Approximately half of the works in this exhibition are scenes from the inland high plains of the South Island, with fields receding until they reach the grandeur of the mountains.

As with many of Hight’s works, the centre of foreground attention is a group of beehives which form a henge, a timeless monument to human impingement on the natural backdrop. Hight is subtly commenting on the symbiosis which has formed between man and nature, and on how easily the balance between the two may be upended.

The remaining works, Hight’s Nocturnes, are a parallel series of internal landscapes — the land being that of dream and memory. In images such as Glenorchy a single symbol of the countryside is presented against an empty black backdrop, looming as from a dream.

In other works, perhaps the most astonishing in the exhibition, several such signifiers have been placed in the shelves of a wooden filing system.
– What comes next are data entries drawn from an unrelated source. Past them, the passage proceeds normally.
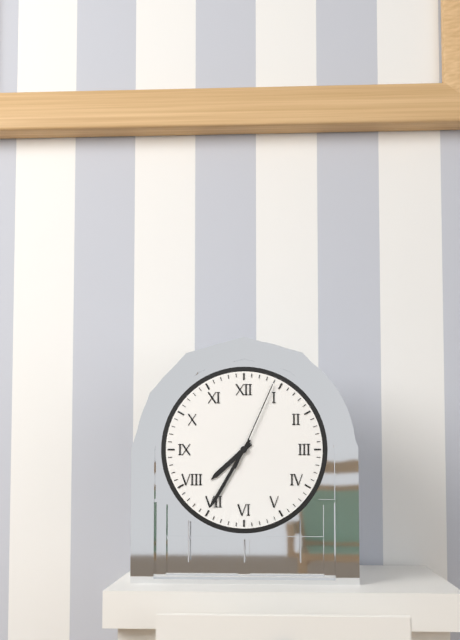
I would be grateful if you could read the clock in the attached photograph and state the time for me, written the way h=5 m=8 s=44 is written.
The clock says h=7 m=35 s=4
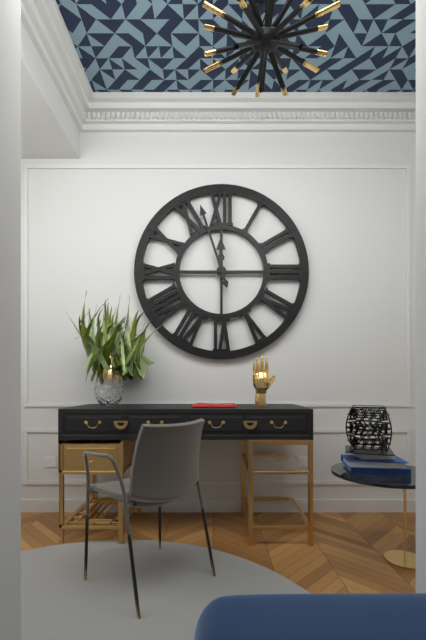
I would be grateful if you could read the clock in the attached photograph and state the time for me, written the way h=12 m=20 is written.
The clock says h=11 m=57
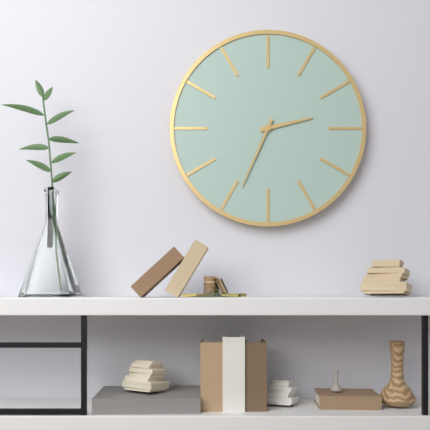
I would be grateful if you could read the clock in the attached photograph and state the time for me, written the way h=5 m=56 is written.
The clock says h=2 m=34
Mountains, artefacts, and memories detail the timeline of a life, simultaneously conjuring up comparisons with art ranging from Renaissance vanitas painting to De Chirico’s metaphysical works.

 

Exquisite Corpse 2/1
Exquisite Corpse 2/1
‘‘Exquisite Corpse’’ (Olga Gallery)

Olga Gallery has delved into the Surrealist playbook for its Fringe exhibition, ‘‘Exquisite Corpse’’.
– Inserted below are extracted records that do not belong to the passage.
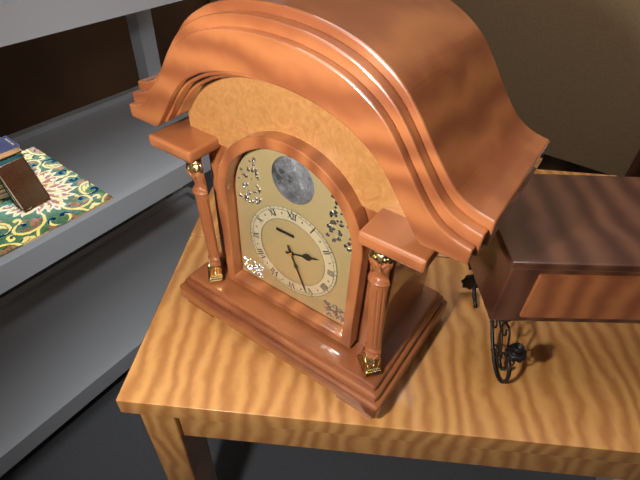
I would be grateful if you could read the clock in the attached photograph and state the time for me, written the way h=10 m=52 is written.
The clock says h=2 m=26
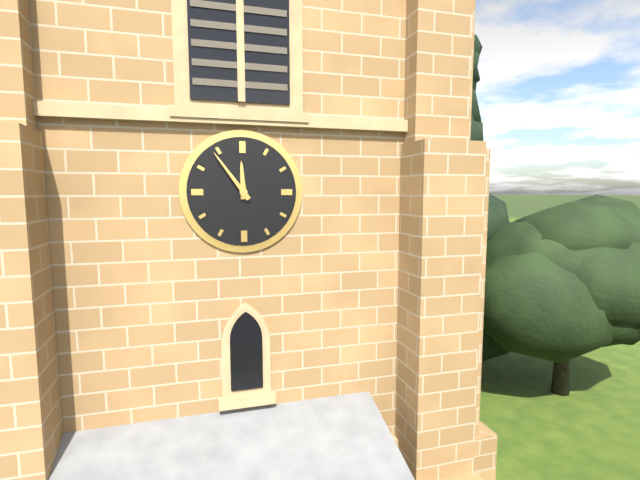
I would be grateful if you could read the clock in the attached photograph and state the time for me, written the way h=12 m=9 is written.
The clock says h=11 m=54
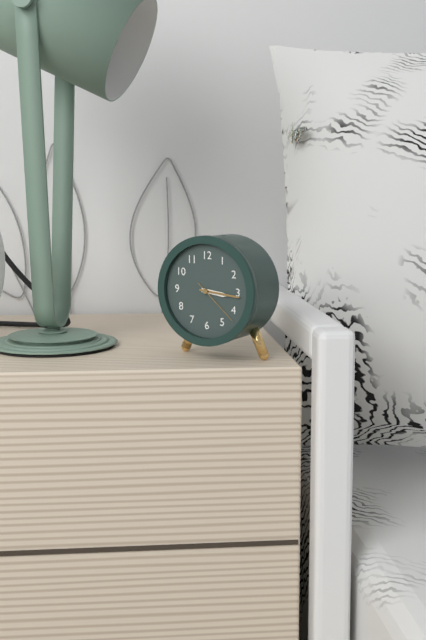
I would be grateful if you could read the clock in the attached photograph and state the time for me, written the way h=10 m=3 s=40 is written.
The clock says h=3 m=16 s=22
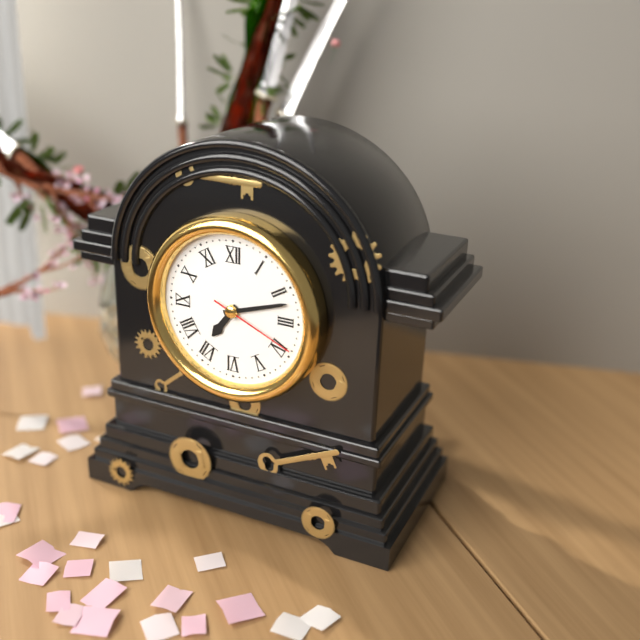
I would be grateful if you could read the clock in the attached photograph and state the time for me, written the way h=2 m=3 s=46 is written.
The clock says h=7 m=12 s=19
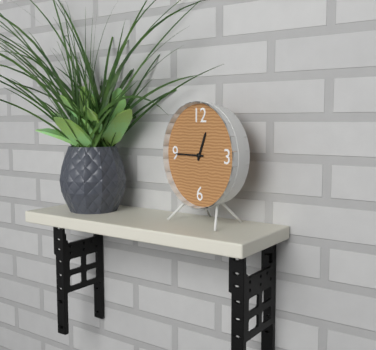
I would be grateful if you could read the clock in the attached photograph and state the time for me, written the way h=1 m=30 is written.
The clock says h=12 m=45
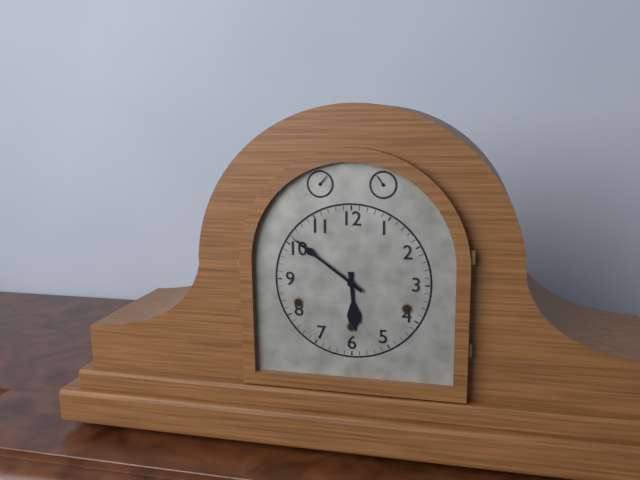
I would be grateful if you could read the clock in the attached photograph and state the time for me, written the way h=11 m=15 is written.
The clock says h=5 m=51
‘‘Le cadavre exquis’’ (the exquisite corpse) was a technique developed from an old parlour game and was used by surrealist artists to free up their minds in the creation of images and to collaborate in groups of three or more on artistic works. One artist would draw the top of a figure, typically a head, then fold the paper over. The second artist, blind to the design of the top section, would then provide a torso, before the process was repeated with a third artist providing the lower portion of the body.
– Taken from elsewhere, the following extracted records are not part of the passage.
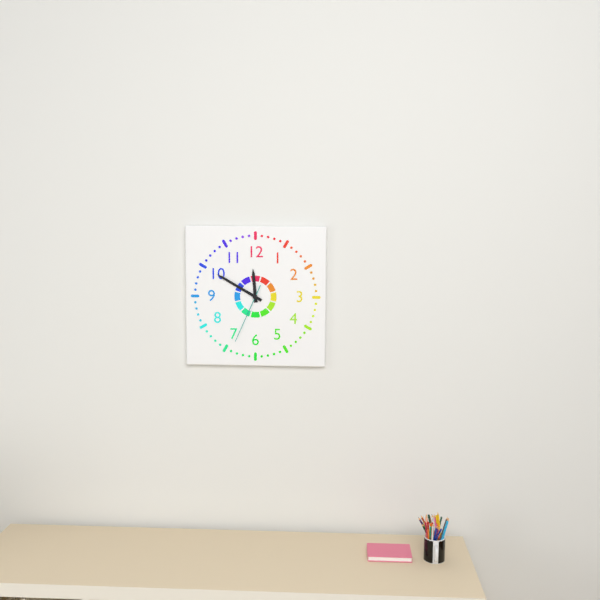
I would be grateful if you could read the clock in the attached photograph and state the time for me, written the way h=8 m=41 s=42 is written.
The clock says h=11 m=50 s=34
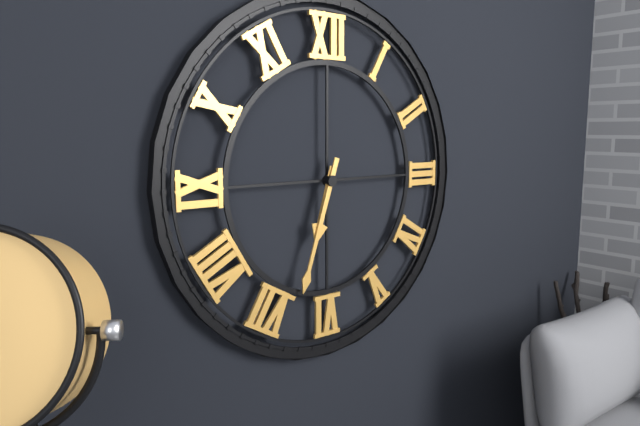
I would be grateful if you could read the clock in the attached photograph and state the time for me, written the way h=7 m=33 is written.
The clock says h=6 m=33
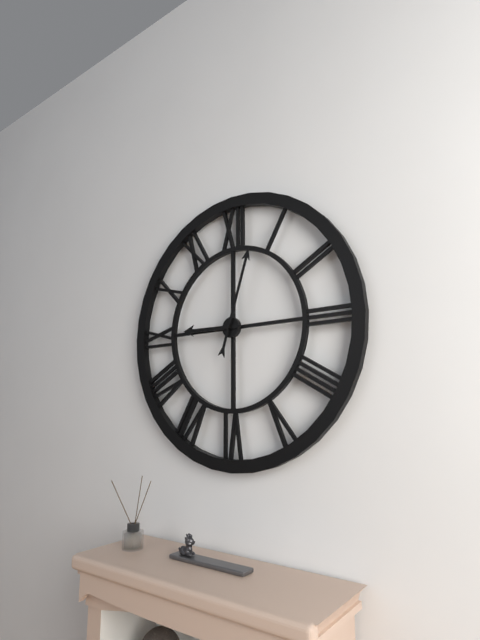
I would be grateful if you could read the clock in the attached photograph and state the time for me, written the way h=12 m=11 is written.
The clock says h=9 m=3
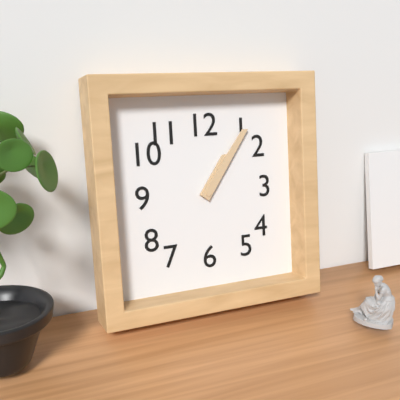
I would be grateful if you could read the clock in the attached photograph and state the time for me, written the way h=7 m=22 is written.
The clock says h=1 m=6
In Olga’s exhibition, groups of three local artists have produced works by similar methods. As might be expected by this process, the images are often hit-and-miss, but where they have succeeded they have produced some intriguing and thought-provoking chimeric forms. In one particularly memorable piece, a reclining blindfolded head attached to a serpent’s neck morphs into a beautifully drawn wild flower. This in turn merges into a pair of outsized human feet.